Já a secretária de imprensa de Donald Trump, Karoline Leavitt, disse nesta quarta que o governo iraniano “quer conversar” e que o presidente está disposto a ouvir, destacando que negociações que ocorreram nos últimos três dias têm sido “produtivas”.
Refletindo o otimismo em torno da possibilidade de um acordo entre Washington e Teerã, o contrato futuro do petróleo Brent para junho caiu 2,96%, voltando a ficar abaixo de US$ 100 o barril, o que forneceu alívio às curvas de juros globais. Agentes ponderam, no entanto, que a expectativa de uma trégua no conflito é frágil, o que deve manter os juros futuros por aqui oscilando de acordo com as cotações do petróleo.
“O mercado está monotemático, operando praticamente só a guerra. Temos notícias para todos os lados, mas na margem elas estão mais positivas e timidamente o mercado começou a melhorar. Mas tudo ainda é muito incerto”, observa Luiz Laudari, sócio e gestor de portfólio da Galapagos. Para ele, se o conflito de fato acabar, há um espaço relevante para correção de preços em boa parte dos ativos globais, principalmente nos juros, que foram os mais afetados desde a eclosão da guerra.
No Brasil, destaca Laudari, a curva de DIs precificava quase 300 pontos-base de corte da Selic este ano antes do confronto, quando o petróleo estava cotado a US$ 65 o barril. “Com o barril a US$ 90, a inflação não é mais a mesma, não tem mais jeito, e o tamanho potencial do ciclo do Banco Central fica vinculado ao petróleo”, disse.

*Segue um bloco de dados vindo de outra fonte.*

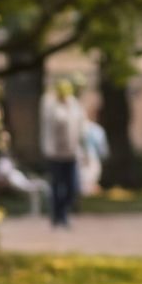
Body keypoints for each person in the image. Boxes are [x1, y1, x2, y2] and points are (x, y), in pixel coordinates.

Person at [39, 76, 87, 230]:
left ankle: (62, 212)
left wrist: (83, 148)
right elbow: (50, 126)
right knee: (56, 186)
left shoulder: (74, 105)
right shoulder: (49, 105)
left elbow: (81, 127)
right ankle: (59, 217)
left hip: (72, 153)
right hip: (55, 154)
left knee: (72, 187)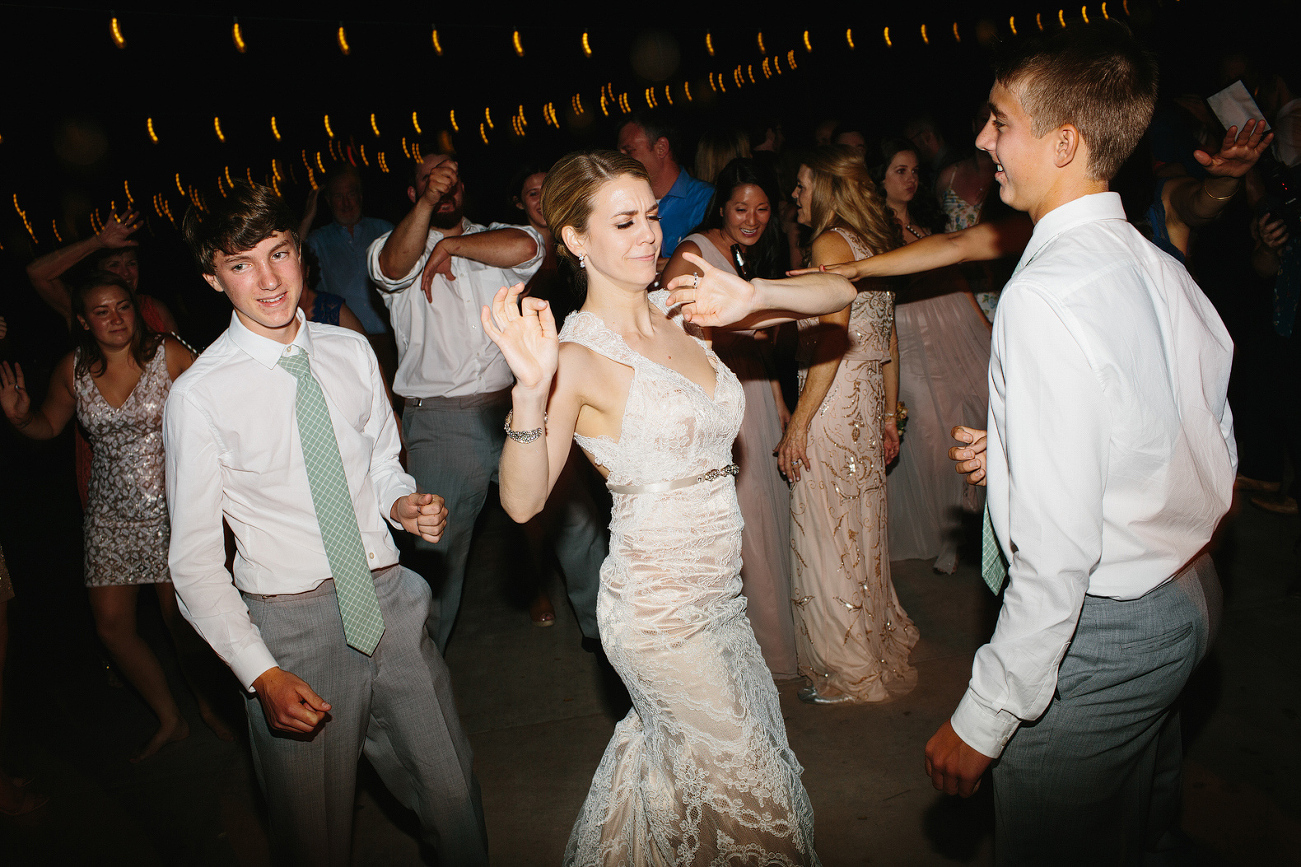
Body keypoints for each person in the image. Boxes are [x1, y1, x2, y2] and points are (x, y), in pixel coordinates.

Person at [482, 150, 855, 864]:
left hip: (722, 597)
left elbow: (838, 291)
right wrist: (529, 393)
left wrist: (751, 297)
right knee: (758, 800)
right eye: (622, 222)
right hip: (657, 613)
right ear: (576, 241)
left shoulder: (683, 304)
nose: (648, 235)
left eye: (650, 216)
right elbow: (523, 501)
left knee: (684, 781)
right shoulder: (574, 358)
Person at [922, 26, 1234, 864]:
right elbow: (1195, 429)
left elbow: (1056, 554)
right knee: (1140, 829)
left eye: (999, 122)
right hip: (1188, 597)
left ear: (1063, 142)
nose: (982, 141)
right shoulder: (1151, 260)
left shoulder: (1045, 295)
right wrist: (1024, 451)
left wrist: (984, 714)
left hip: (1102, 630)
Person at [167, 183, 487, 866]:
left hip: (391, 603)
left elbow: (380, 464)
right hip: (293, 630)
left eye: (278, 252)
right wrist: (261, 672)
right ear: (212, 277)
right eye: (241, 264)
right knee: (314, 837)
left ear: (300, 255)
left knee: (454, 795)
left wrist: (402, 502)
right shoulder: (199, 396)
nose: (268, 278)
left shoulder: (348, 351)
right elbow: (194, 564)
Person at [1, 274, 228, 762]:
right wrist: (22, 419)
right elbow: (50, 424)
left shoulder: (168, 353)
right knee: (111, 628)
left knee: (182, 623)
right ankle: (171, 718)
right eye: (101, 311)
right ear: (83, 321)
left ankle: (215, 708)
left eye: (122, 306)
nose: (115, 318)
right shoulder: (73, 370)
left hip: (173, 509)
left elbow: (220, 406)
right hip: (108, 515)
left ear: (135, 309)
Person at [367, 151, 544, 651]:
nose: (443, 187)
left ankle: (606, 639)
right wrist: (429, 211)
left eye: (450, 180)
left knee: (572, 527)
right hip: (441, 425)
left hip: (513, 410)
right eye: (428, 181)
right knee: (437, 560)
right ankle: (423, 671)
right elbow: (391, 267)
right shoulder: (393, 242)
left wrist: (456, 246)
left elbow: (531, 243)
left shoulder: (490, 235)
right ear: (413, 192)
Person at [779, 145, 918, 705]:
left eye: (802, 185)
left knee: (826, 530)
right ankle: (868, 641)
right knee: (857, 522)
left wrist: (798, 426)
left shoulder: (829, 244)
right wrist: (889, 414)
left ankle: (845, 667)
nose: (795, 195)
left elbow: (832, 343)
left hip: (831, 401)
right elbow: (889, 341)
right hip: (862, 406)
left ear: (828, 189)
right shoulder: (872, 247)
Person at [661, 157, 799, 680]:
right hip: (721, 396)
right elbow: (664, 322)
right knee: (744, 520)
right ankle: (754, 653)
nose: (752, 217)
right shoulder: (697, 251)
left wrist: (779, 398)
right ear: (722, 206)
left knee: (768, 511)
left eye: (763, 208)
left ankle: (775, 639)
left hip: (755, 392)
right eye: (741, 207)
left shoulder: (745, 256)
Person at [876, 139, 991, 575]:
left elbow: (958, 270)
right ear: (880, 178)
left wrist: (982, 323)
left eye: (913, 171)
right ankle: (933, 530)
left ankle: (967, 522)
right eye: (899, 171)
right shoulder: (875, 229)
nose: (910, 179)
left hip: (951, 317)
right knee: (926, 427)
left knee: (976, 402)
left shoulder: (929, 221)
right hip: (909, 328)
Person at [508, 163, 608, 638]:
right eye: (532, 193)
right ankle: (536, 586)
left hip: (593, 381)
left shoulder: (589, 249)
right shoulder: (519, 258)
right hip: (548, 387)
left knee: (584, 509)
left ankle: (596, 621)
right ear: (519, 203)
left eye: (549, 193)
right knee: (537, 503)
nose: (541, 201)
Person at [617, 111, 714, 265]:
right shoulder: (622, 203)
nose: (622, 161)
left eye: (629, 151)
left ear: (661, 148)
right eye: (620, 153)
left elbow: (715, 262)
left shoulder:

A curva de juros está cerca de 150 pontos-base acima do patamar pré-guerra, aponta Laudari, e o cenário é muito volátil: para ele, as taxas futuras podem abrir mais 100 pontos ou devolverem essa magnitude, a depender da normalização do fluxo no Estreito de Ormuz, o maior fator de impacto sobre os preços do petróleo.
Em relatório divulgado nesta quarta, o Barclays avalia que o mercado de juros nominais seria uma das primeiras curvas a fechar em um cenário de resolução do conflito entre EUA e Israel contra o Irã, uma vez que ainda há “margem para calibragem”.
“Achamos que há espaço para alívio se o petróleo se estabilizar”, afirmam os analistas do banco britânico, ponderando que a sensibilidade às manchetes relacionadas às eleições deve aumentar conforme o pleito se aproxima, principalmente se as pesquisas permanecerem mostrando um cenário apertado entre o presidente Lula e o senador Flávio Bolsonaro.
Publicada antes da abertura dos negócios, levantamento da AtlasIntel mostrou os dois pré-candidatos tecnicamente empatados em eventual segundo turno. Nesta hipótese, Lula teria 46,6% das intenções de voto, contra 47,6% de Flávio. A enquete, no entanto, foi ofuscada pelo noticiário da guerra, diz Laudari, da Galapagos. “O tema da guerra está sendo dominante sobre qualquer informação nova de Brasil. Fora isso, ainda estamos suficientemente longe da eleição”.